- _TEXTE PROPOSÉ_

________________________________________

Brisson en 1890 - 1898
face aux affaires
Il y eut dans les grandes affaires de cette
période, l'affaire du canal de Panama en 1892 où
Henri Brisson fit preuve de beaucoup de force et de cran.
Souvent décrit comme rigoureux austère, c'est avant
tout un homme de principes fort scrupuleux : président
en 1892 /93 de la commission d'enquête sur l'affaire de
Panama, il se montre intraitable envers ceux qui sont accusés
de corruption. Il est néanmoins accusé d'une certaine
mollesse allant parfois jusqu'à des revirements.
L'affaire Dreyfus est le sujet qui divise
à la fois les élus et l'ensemble de la population.
Dans les débuts de cette affaire qui n'en est pas encore
une, les hommes politiques sont convaincus de la culpabilité
de cet officier qui fut par ailleurs, professeur à Bourges,
dans une école militaire.
Au moment de l'affaire Dreyfus, Brisson, selon la presse, change
constamment d'avis, se rangeant d'un côté ou de
l'autre selon l'évolution de l'opinion. C'est ainsi qu'il
ne désavoue pas son ministre Cavaignac, antidreyfusard
avéré, mais c'est tout de même lui qui fait
ouvrir quelques mois plus tard la procédure en révision
du procès.
Pourtant au début de cette Affaire,
il est comme la plupart des hommes politiques d'alors, Dreyfus
est coupable, les 7 juges ne l'ont-ils pas condamné de
manière unanime. Au vu des documents et des lettres certifiées
par le grand Berthillon certifiant qu'il s'agissait d'un écrit
de la main du capitaine Dreyfus, même Emile Zola restera
longtemps dans l'expectative. Il était le plus grand écrivain
de cette époque, et pendant les premières années
il ne suivra pas Mathieu Dreyfus le frère du capitaine
qui fut le seul à croire à l'erreur judiciaire
avant d'entraîner le vice président du Sénat.
Brisson sera sur la même longueur d'ondes, prudent et circonspect,
il est bien natif du Berry, et lorsqu'il aura la preuve écrite
du " faux Henry ", alors il foncera pour la révision.
Instinctivement méfiant à
l'égard de la grandeur il s'exclame un jour : " Gardez-vous
de vouloir faire grand ! Combien de ceux qui s'y sont essayés
ont rendu la France plus petite ". Avant tout serviteur
de la République, il considère que l'Assemblée
nationale doit veiller à la bonne marche de l'État
républicain dans la stabilité et l'autorité
: c'est ainsi qu'il tente de limiter les délégations
de vote des députés et se montre soucieux des deniers
publics en étant à l'initiative de commissions
de contrôle budgétaire.

________________________________________

- _DONNÉES FOURNIES_
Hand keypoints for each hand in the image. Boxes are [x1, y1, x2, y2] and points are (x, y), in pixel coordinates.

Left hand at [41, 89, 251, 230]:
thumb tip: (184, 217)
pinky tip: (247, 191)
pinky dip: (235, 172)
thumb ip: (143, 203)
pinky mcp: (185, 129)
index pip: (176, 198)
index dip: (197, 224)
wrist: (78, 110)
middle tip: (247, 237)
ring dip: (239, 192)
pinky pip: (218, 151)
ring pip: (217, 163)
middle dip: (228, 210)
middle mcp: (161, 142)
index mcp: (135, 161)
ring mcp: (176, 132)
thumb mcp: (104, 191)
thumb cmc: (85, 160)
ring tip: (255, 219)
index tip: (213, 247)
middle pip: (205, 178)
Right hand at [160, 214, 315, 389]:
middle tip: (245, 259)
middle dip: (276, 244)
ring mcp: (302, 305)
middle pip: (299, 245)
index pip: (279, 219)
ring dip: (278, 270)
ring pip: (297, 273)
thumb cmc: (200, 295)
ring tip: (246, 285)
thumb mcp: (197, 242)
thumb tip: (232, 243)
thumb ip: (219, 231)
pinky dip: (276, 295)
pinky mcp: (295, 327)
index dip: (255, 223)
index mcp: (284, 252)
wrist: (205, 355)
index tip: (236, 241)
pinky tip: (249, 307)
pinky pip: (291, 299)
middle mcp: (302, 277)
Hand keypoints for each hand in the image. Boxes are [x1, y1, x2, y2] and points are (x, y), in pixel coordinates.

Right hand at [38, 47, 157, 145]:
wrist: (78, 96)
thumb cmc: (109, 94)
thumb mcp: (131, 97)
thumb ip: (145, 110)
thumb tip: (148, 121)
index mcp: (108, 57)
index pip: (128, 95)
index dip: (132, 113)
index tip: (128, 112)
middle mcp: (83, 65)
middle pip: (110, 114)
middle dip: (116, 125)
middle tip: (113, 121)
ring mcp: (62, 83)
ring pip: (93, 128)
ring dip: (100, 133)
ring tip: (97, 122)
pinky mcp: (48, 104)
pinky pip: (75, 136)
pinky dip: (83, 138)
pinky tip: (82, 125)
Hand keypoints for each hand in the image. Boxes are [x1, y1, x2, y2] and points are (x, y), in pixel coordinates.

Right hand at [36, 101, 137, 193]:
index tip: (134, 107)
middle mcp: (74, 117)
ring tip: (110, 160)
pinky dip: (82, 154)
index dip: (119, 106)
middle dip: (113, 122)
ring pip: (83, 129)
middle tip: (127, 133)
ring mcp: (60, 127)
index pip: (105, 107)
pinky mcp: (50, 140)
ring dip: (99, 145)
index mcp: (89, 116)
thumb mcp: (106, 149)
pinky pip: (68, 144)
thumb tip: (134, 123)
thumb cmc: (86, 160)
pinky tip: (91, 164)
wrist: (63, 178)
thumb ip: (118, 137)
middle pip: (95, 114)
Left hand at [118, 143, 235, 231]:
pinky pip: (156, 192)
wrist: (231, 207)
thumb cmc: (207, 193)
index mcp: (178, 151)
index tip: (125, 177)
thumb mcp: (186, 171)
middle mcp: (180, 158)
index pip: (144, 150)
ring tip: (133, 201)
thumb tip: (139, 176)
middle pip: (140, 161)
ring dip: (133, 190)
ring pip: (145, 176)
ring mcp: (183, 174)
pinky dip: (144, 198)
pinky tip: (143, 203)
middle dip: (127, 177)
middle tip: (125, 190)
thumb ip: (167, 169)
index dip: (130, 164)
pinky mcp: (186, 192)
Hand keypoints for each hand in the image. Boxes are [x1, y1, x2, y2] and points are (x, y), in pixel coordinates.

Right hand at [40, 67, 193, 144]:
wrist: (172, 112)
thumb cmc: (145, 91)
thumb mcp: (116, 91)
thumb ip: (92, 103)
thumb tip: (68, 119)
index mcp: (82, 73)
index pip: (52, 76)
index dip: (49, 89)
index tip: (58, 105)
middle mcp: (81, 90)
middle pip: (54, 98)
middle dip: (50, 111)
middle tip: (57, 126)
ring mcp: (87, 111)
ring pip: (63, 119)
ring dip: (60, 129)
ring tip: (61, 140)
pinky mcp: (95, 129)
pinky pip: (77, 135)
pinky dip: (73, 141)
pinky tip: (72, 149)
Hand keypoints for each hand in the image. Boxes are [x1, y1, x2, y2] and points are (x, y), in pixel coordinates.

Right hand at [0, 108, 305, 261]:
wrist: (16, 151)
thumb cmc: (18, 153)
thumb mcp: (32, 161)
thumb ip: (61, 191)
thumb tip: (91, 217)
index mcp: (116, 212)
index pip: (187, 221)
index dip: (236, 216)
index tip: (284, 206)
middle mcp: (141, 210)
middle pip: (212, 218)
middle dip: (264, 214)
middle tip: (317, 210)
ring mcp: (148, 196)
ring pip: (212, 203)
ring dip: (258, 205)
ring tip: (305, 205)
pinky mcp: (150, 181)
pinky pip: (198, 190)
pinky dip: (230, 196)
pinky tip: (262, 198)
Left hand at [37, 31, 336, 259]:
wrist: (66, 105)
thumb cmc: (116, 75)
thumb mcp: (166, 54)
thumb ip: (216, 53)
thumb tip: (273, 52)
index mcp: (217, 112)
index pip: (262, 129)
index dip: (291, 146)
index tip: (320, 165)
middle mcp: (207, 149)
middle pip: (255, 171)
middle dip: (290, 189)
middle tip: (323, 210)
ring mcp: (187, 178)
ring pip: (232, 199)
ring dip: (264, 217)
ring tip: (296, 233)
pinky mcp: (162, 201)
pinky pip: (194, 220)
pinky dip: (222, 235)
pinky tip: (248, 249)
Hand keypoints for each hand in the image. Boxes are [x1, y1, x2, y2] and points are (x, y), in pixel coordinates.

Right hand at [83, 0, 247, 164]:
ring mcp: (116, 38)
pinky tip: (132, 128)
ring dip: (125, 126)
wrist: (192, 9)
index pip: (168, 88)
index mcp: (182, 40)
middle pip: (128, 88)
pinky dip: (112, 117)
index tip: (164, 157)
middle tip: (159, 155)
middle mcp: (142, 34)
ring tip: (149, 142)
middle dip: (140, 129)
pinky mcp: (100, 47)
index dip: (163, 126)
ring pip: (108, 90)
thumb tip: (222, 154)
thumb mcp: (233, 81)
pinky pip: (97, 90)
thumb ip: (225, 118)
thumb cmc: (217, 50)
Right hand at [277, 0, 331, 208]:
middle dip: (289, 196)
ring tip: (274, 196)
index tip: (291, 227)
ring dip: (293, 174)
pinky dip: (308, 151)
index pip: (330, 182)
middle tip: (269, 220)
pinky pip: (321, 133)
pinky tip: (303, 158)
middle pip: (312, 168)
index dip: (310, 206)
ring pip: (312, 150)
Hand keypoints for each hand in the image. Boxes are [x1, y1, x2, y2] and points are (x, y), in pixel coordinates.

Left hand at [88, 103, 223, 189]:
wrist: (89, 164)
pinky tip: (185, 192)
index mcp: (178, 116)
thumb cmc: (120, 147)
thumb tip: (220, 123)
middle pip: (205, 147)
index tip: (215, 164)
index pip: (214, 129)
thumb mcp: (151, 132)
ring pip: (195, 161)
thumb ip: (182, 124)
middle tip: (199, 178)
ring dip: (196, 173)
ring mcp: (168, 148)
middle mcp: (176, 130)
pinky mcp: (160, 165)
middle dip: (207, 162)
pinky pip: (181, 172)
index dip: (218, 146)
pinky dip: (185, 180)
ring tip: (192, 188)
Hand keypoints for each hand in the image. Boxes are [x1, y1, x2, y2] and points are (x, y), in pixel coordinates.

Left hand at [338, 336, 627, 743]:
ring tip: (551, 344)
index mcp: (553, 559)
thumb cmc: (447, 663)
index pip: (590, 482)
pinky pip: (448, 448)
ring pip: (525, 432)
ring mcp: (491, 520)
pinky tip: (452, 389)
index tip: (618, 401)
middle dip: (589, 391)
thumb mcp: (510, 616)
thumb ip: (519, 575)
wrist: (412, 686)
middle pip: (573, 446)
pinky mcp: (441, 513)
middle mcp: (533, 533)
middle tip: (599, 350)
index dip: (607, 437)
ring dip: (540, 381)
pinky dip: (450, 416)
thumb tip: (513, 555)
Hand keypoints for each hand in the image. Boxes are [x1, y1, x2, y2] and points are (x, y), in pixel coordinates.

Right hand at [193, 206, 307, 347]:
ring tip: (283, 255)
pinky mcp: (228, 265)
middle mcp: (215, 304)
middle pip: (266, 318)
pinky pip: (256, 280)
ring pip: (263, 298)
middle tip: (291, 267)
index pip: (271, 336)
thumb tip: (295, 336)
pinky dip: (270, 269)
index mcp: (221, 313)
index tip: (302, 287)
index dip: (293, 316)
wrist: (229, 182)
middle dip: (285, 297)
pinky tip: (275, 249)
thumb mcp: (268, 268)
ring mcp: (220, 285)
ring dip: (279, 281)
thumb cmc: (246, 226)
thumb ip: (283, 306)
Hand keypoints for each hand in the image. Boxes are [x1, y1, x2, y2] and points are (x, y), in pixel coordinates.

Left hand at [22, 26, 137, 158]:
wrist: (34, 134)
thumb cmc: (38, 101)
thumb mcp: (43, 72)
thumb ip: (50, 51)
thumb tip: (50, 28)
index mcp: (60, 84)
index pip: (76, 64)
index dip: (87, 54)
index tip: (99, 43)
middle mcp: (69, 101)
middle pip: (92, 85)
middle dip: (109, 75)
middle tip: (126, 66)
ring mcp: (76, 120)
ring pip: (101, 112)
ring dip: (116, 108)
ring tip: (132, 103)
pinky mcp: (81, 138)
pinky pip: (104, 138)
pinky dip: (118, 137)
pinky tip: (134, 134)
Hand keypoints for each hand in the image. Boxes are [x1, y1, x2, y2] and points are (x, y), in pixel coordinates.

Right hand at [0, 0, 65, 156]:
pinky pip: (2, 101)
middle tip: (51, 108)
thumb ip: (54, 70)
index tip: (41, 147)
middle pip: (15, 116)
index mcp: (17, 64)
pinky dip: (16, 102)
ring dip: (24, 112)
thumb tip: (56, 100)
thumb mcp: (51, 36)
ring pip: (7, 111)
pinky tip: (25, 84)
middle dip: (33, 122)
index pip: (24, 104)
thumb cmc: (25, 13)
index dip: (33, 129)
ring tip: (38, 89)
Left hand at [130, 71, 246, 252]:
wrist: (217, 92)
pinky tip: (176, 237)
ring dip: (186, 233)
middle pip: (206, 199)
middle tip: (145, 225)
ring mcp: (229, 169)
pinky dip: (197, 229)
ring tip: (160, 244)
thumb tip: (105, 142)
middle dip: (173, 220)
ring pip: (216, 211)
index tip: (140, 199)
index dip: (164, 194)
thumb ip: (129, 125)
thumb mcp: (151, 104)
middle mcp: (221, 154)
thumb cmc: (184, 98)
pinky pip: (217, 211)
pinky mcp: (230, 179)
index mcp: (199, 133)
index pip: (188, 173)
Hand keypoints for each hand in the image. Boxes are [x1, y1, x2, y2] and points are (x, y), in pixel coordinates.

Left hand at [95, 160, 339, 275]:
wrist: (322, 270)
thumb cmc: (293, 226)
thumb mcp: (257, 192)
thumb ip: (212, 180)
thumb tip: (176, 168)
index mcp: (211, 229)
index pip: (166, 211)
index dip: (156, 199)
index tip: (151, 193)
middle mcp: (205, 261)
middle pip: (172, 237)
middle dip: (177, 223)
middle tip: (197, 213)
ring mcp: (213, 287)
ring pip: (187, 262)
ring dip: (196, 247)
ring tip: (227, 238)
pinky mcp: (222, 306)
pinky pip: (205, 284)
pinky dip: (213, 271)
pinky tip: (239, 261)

________________________________________

- _ÉNONCÉ DU PROBLÈME_
Pouvez-vous imprimer à l'identique le passage du texte sur Henri Brisson qui commence par « Brisson en 1890 » et se poursuit jusqu'à « et de cran. » ? Les lignes n'ont aucun rôle dans ce travail.

- _RÉPONSE À L'EXERCICE_
Brisson en 1890 - 1898
face aux affaires
Il y eut dans les grandes affaires de cette
période, l'affaire du canal de Panama en 1892 où
Henri Brisson fit preuve de beaucoup de force et de cran.